Joe Bonamassa isn’t even fifty yet, but his career already spans four decades. He has shared stages with everyone from B.B. King to Gary Moore, and collaborated with artists such as Beth Hart and Glenn Hughes. While blues remains his first language, he is equally fluent in rock, jazz, and country. Simply put, he is his generation’s foremost blues ambassador, carrying this American tradition to a wide audience and filling venues around the world.
If your idea of the blues is an old man strumming a worn guitar on a porch, a Joe Bonamassa show will quickly disabuse you of that notion. This is blues on a large scale. Taking cues from B.B. King, Bonamassa has built a production that can fill a room like La Seine Musicale without losing its center. The lighting is carefully handled, the band is first-rate, and the whole thing is paced with enough control to carry the music across a venue of that size.

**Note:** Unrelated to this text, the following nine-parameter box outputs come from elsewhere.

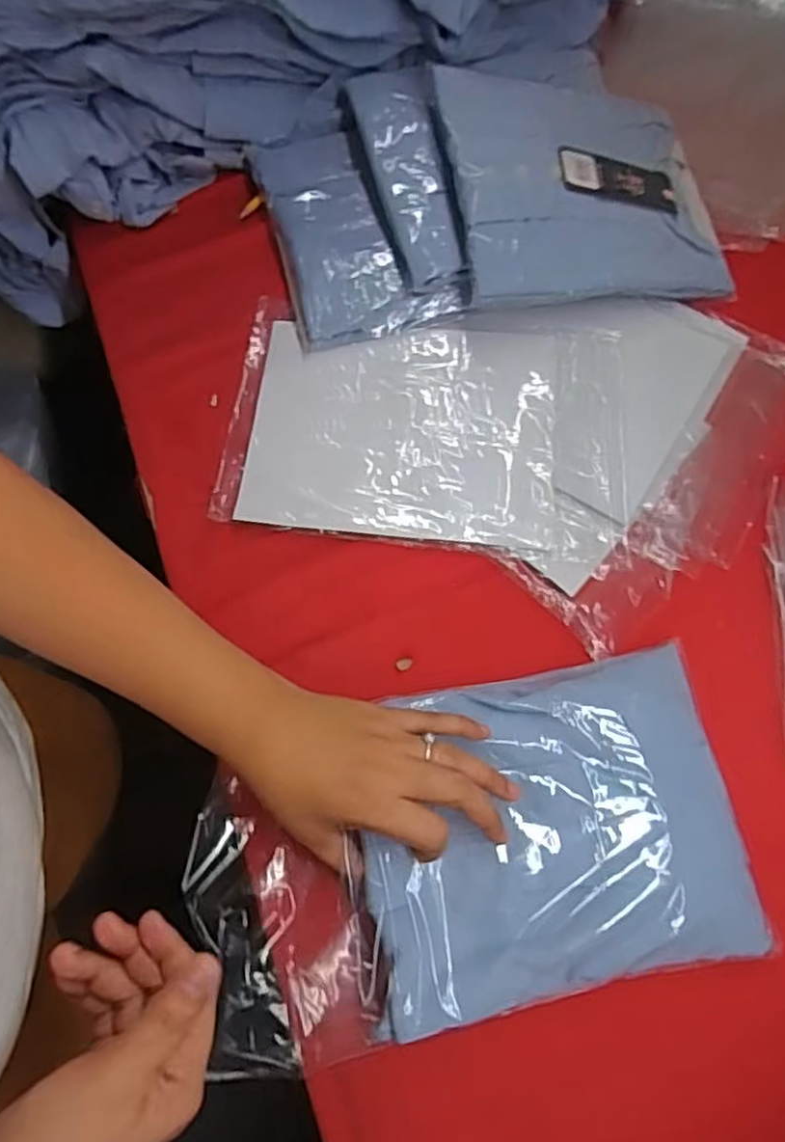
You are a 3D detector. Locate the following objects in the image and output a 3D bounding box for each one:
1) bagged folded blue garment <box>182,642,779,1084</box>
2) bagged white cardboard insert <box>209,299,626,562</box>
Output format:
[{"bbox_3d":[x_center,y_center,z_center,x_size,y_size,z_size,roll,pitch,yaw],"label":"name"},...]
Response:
[{"bbox_3d":[0.051,0.183,0.455,0.351,0.036,0.203,-12,71,-4],"label":"bagged folded blue garment"},{"bbox_3d":[0.028,-0.121,0.572,0.326,0.009,0.207,5,71,2],"label":"bagged white cardboard insert"}]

For those who have followed him closely, one change stands out: longtime keyboardist Reese Wynans has stepped away, and in his place sits Lachy Doley, who settles in without difficulty. His extended Hammond passages and exchanges with Bonamassa are among the stronger moments of the night. Second guitarist and musical director Josh Smith is also given room, his playing offering a useful counterpoint rather than competition. On bass and drums, Calvin Turner and Lemar Carter keep things steady, leaving space when needed, pushing when required, laying the necessary foundation upon which Bonamassa can build and stretch. Backing vocalists Jade MacRae and Danielle DeAndrea add depth, and a touch of class to the proceedings.
The center of attention remains Bonamassa and his incendiary yet tasteful guitar playing. Solos are frequent and often extended, but never feel excessive. He moves easily between slower material and more forceful pieces, adjusting his tone and phrasing accordingly. There is a lightness in some passages, a heavier attack in others, but always a sense of control. And for guitar aficionados, the rotation of instruments (Les Paul, Stratocaster, Telecaster, ES-335) is quite the treat.
The setlist follows the same logic. Covers of Delaney & Bonnie, Rory Gallagher, and Freddie King sit comfortably alongside his own material, “Pack It Up,” “The Last Matador of Bayonne,” and selections from the latest album Breakthrough such as “Trigger Finger” and “Drive By The Exit Sign” and, an an encore, one of his signature tunes, “Mountain Time”.
Two hours of rollicking blues, at once reverent and modern. By looking back at past blues traditions and building a bridge to the future, Joe Bonamassa fulfills a bluesman's most important mission: transmission.